Relativistic slim disks with vertical structure

¹ Nicolaus Copernicus Astronomical Center, Polish Academy of Sciences, Bartycka 18, 00-716 Warszawa, Poland
e-mail: as@camk.edu.pl; wlodek@camk.edu.pl; agata@camk.edu.pl
² Department of Physics, Göteborg University, 412-96 Göteborg, Sweden
e-mail: Marek.Abramowicz@physics.gu.se
³ Astronomical Institute, Academy of Sciences of the Czech Republic, Bočni II/1401a, 141-31 Prague, Czech Republic
e-mail: bursa@astro.cas.cz
⁴ Institut d’Astrophysique de Paris, UMR 7095 CNRS, UPMC Univ. Paris 06, 98bis Bd Arago, 75014 Paris, France
e-mail: lasota@iap.fr
⁵ Jagiellonian University Observatory, ul. Orla 171, 30-244 Kraków, Poland

Received: 22 June 2010
Accepted: 6 November 2010

Abstract

We report on a scheme for incorporating vertical radiative energy transport into a fully relativistic, Kerr-metric model of optically thick, advective, transonic alpha disks.
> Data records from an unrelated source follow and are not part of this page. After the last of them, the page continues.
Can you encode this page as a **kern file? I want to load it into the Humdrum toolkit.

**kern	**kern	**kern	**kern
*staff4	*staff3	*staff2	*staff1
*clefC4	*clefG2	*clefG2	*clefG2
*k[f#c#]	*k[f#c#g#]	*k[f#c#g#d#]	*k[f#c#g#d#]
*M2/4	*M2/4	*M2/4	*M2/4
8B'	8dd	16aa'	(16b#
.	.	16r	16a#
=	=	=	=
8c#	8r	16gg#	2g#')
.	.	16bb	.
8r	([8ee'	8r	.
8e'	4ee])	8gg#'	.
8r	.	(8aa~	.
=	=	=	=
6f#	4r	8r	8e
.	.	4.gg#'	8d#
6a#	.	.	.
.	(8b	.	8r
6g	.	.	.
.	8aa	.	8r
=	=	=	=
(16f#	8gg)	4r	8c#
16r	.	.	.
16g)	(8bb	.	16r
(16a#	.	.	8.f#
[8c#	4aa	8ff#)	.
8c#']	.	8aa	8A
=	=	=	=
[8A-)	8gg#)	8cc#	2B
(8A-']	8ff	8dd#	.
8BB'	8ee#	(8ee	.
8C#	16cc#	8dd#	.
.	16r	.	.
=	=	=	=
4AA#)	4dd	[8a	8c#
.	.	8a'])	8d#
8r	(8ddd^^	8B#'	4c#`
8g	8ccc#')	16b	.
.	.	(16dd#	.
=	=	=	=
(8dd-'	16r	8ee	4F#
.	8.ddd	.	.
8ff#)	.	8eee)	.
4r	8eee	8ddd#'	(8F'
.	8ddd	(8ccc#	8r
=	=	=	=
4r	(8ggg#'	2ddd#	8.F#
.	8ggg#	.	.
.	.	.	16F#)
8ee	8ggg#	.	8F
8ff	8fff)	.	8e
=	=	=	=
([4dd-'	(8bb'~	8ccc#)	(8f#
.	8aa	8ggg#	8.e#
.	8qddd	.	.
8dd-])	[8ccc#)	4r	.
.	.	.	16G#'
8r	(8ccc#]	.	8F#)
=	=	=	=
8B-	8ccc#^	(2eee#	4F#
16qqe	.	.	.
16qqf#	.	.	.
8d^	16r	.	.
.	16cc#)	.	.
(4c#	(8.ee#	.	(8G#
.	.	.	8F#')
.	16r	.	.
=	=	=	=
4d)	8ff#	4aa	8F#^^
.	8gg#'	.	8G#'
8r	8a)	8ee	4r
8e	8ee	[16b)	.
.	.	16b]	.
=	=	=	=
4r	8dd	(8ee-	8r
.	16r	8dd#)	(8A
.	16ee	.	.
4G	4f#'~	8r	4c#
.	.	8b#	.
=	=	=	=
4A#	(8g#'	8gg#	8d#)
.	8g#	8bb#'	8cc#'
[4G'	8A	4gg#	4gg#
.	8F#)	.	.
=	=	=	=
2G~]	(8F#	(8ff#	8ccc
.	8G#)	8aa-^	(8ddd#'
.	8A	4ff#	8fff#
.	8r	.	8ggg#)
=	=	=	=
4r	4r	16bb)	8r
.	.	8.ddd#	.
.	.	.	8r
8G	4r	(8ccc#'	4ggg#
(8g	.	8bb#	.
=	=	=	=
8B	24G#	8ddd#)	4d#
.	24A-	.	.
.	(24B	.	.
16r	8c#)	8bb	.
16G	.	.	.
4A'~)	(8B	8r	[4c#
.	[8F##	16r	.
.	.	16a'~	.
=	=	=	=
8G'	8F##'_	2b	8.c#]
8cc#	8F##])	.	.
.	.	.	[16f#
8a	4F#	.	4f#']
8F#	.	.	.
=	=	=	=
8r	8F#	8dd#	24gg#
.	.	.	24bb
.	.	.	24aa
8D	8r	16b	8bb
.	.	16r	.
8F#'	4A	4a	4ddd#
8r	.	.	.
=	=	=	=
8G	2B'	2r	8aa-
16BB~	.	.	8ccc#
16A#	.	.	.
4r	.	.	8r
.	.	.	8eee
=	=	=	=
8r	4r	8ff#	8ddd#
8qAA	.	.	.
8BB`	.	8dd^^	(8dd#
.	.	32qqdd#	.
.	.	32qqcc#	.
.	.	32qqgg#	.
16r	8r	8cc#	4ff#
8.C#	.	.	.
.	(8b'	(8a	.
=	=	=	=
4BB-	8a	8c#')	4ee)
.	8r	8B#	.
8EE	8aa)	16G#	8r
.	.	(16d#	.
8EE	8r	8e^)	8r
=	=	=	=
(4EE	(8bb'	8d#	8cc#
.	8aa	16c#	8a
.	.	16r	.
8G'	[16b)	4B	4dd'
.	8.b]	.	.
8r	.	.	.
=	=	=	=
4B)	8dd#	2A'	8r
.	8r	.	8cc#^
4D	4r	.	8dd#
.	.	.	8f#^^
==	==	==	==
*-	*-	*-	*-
Our code couples the radial and vertical equations of the accretion disk. The flux was computed in the diffusion approximation, and convection is included in the mixing-length approximation. We present the detailed structure of this “two-dimensional” slim-disk model for α = 0.01. We then calculated the emergent spectra integrated over the disk surface. The values of surface density, radial velocity, and the photospheric height for these models differ by 20%–30% from those obtained in the polytropic, height-averaged slim disk model considered previously. However, the emission profiles and the resulting spectra are quite similar for both types of models. The effective optical depth of the slim disk becomes lower than unity for high values of the alpha parameter and for high accretion rates.